-- Data in this exercise follows --
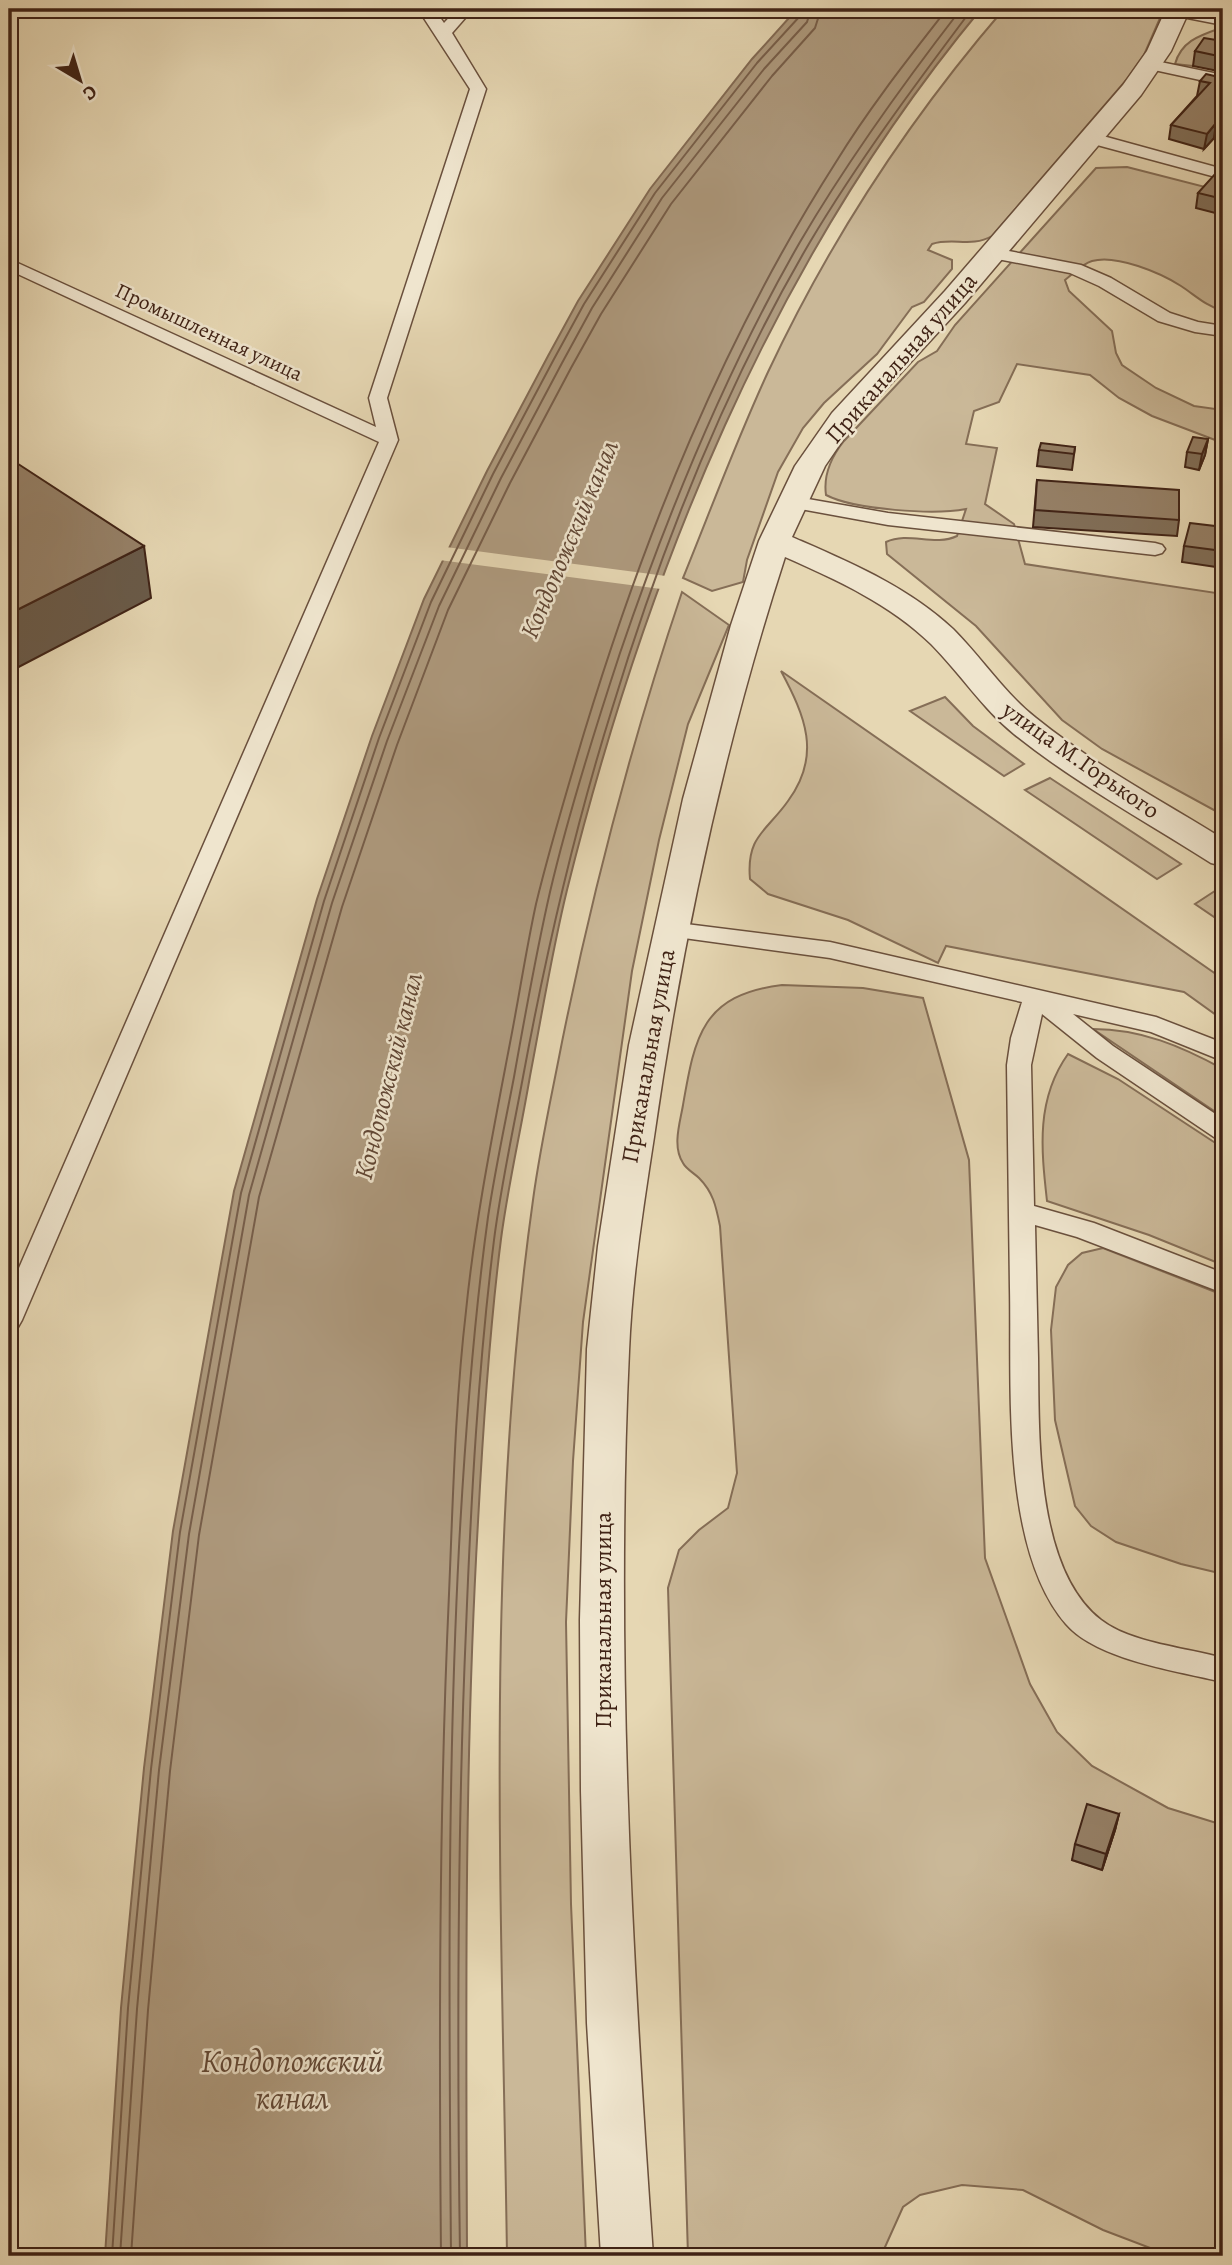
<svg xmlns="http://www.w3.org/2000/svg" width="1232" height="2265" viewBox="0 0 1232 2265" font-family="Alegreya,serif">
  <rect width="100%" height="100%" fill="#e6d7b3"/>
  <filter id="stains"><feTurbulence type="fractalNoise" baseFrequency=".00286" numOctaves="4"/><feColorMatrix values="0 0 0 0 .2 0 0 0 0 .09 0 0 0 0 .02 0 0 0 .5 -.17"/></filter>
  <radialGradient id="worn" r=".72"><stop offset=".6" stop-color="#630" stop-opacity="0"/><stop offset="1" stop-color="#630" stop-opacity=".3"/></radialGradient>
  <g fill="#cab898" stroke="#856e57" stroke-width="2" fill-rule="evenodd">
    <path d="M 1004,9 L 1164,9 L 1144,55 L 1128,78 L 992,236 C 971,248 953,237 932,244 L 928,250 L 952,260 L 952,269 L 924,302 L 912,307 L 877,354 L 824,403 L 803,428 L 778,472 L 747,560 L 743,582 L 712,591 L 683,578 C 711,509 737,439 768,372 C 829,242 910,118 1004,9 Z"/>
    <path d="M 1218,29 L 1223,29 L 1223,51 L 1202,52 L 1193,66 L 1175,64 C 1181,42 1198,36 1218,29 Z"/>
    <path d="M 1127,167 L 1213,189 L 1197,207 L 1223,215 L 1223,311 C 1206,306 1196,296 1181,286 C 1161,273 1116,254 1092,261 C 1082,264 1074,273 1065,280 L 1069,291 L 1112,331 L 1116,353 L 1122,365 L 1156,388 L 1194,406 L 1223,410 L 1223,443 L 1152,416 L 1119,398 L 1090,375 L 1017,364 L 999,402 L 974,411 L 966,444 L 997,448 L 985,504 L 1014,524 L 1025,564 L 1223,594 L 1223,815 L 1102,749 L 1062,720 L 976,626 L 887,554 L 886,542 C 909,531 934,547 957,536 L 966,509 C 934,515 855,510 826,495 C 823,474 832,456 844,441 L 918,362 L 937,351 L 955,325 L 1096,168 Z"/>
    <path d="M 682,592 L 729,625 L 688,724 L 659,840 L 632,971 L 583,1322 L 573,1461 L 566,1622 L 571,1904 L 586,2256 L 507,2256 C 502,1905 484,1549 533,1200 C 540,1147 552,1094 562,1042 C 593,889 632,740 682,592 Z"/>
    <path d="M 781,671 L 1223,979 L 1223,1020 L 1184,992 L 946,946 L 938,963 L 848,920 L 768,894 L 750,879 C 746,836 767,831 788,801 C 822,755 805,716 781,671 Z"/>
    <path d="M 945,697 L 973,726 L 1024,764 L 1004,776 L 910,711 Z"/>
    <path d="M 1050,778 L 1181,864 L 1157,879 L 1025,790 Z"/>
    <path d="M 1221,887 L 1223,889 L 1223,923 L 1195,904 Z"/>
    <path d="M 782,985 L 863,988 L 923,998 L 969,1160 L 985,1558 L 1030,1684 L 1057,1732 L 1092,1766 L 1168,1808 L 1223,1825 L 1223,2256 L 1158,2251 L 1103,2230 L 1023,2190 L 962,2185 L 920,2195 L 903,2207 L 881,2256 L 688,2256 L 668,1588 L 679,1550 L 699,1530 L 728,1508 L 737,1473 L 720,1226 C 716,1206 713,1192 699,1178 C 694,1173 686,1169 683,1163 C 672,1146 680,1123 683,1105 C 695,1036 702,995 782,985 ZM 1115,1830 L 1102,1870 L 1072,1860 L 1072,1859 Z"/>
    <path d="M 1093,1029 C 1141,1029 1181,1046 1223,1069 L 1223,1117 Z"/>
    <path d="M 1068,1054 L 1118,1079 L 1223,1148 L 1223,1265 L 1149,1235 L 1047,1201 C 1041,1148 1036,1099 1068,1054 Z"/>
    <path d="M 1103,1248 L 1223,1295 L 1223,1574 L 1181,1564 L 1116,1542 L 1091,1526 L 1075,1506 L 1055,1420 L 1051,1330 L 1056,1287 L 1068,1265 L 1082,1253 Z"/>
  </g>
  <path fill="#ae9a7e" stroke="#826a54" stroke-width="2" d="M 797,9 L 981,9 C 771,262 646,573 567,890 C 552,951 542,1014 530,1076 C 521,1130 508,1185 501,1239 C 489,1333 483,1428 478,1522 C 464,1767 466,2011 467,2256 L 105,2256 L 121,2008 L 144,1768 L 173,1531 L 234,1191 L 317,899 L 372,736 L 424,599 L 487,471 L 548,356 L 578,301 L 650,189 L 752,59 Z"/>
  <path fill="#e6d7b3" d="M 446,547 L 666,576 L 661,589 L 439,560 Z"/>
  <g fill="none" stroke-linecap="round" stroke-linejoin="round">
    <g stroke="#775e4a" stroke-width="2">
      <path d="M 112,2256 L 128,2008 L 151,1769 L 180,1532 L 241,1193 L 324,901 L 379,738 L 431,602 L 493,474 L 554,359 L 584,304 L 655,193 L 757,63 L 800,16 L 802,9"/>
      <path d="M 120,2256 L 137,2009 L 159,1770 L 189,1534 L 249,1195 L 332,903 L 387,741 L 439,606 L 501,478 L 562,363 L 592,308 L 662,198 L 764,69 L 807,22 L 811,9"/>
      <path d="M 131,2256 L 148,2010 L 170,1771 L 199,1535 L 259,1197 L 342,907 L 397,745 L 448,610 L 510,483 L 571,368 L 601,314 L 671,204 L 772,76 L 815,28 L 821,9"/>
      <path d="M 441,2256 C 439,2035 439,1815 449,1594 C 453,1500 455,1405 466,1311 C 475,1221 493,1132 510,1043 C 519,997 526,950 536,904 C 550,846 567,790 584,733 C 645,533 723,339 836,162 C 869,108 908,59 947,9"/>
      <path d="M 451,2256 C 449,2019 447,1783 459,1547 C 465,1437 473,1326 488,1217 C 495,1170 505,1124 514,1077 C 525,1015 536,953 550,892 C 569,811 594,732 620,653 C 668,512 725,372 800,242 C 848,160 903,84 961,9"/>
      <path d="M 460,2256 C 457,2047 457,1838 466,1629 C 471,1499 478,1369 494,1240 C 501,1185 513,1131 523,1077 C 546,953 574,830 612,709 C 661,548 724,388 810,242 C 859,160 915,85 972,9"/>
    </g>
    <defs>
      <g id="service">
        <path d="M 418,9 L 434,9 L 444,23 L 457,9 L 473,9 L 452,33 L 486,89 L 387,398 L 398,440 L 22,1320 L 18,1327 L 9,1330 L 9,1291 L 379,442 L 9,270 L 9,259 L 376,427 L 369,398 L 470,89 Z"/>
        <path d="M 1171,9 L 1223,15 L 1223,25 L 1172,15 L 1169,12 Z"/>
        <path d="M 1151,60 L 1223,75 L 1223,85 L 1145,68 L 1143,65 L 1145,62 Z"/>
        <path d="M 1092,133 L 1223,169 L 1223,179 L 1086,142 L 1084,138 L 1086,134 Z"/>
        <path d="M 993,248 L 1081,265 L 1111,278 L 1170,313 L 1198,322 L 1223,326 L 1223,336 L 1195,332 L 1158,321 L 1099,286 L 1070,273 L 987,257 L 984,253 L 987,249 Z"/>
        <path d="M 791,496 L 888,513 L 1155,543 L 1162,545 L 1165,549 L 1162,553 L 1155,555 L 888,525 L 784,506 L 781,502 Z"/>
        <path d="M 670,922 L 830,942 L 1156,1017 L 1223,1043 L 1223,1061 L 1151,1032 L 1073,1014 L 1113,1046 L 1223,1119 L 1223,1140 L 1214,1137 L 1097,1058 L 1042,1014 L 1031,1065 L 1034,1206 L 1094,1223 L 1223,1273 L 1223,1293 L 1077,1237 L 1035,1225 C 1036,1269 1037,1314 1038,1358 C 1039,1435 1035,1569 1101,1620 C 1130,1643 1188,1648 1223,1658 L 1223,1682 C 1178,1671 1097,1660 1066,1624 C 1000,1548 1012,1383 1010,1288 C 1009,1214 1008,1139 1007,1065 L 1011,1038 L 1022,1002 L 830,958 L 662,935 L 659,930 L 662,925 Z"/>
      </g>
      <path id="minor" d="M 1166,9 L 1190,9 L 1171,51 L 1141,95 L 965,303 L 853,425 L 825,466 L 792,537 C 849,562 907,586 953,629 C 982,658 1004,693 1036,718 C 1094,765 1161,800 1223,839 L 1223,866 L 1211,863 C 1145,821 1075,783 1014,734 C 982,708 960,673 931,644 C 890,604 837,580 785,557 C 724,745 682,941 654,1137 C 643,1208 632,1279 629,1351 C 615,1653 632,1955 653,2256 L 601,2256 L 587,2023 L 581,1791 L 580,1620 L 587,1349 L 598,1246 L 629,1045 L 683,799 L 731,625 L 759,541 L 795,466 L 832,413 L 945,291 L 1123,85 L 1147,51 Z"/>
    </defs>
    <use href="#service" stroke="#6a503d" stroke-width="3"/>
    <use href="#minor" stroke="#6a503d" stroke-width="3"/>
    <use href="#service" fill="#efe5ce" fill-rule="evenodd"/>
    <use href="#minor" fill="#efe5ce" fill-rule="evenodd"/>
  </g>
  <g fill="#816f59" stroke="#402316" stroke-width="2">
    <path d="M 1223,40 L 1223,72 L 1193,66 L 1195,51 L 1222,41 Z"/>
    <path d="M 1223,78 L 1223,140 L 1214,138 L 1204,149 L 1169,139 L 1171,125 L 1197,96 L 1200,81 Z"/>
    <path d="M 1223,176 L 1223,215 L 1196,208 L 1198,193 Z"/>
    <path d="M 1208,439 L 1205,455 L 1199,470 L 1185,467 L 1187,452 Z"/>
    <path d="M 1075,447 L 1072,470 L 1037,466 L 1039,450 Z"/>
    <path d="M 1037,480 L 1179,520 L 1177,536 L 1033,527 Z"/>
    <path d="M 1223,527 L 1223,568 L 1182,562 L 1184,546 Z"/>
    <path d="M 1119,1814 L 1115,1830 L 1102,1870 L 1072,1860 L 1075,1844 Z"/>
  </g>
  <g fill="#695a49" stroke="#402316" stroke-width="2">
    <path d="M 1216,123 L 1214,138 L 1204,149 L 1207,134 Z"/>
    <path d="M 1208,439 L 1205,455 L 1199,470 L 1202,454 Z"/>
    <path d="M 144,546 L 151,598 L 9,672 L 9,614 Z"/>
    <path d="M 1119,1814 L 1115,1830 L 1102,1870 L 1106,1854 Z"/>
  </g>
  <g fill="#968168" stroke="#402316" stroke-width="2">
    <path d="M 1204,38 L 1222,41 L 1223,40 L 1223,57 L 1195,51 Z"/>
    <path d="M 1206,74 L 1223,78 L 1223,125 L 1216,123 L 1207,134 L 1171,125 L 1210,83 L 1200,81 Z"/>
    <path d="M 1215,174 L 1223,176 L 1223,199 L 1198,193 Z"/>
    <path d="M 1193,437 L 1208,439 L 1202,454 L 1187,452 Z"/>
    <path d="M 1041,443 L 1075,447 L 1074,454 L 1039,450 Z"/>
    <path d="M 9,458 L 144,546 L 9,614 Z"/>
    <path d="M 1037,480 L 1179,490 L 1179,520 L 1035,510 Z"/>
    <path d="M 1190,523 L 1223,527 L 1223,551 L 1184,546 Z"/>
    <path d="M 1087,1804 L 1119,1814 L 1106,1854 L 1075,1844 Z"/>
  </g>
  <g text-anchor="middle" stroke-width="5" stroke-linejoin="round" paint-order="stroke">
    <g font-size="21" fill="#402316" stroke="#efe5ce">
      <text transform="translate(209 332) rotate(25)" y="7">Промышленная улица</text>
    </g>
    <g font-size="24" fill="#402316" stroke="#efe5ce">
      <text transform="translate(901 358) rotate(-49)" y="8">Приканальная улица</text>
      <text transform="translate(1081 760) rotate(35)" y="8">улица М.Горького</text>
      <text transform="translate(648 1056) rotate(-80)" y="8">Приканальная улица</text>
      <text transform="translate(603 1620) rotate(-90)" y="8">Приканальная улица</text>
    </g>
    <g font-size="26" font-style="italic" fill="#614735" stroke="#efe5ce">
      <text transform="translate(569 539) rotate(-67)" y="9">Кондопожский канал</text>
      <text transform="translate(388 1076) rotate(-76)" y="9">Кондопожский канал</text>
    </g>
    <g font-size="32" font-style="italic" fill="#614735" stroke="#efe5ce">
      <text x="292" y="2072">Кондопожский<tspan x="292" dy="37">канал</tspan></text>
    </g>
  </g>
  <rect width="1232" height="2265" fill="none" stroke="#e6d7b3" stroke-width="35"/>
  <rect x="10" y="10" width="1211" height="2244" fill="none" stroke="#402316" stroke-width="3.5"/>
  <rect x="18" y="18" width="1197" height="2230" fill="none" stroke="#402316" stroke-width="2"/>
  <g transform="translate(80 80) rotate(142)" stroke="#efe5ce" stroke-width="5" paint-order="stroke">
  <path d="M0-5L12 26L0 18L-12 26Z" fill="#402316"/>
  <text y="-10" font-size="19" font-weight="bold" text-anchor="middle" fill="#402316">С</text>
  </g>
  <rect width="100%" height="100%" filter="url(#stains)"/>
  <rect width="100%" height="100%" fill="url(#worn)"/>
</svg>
-- Data in this exercise concluded --
Task description = In the listing above, find the line with "120,2256 L 137,2009" and the line with "451,2256 C 449,2019"; set down exactly those two lines and every line between them, nothing more.

Task solution =
      <path d="M 120,2256 L 137,2009 L 159,1770 L 189,1534 L 249,1195 L 332,903 L 387,741 L 439,606 L 501,478 L 562,363 L 592,308 L 662,198 L 764,69 L 807,22 L 811,9"/>
      <path d="M 131,2256 L 148,2010 L 170,1771 L 199,1535 L 259,1197 L 342,907 L 397,745 L 448,610 L 510,483 L 571,368 L 601,314 L 671,204 L 772,76 L 815,28 L 821,9"/>
      <path d="M 441,2256 C 439,2035 439,1815 449,1594 C 453,1500 455,1405 466,1311 C 475,1221 493,1132 510,1043 C 519,997 526,950 536,904 C 550,846 567,790 584,733 C 645,533 723,339 836,162 C 869,108 908,59 947,9"/>
      <path d="M 451,2256 C 449,2019 447,1783 459,1547 C 465,1437 473,1326 488,1217 C 495,1170 505,1124 514,1077 C 525,1015 536,953 550,892 C 569,811 594,732 620,653 C 668,512 725,372 800,242 C 848,160 903,84 961,9"/>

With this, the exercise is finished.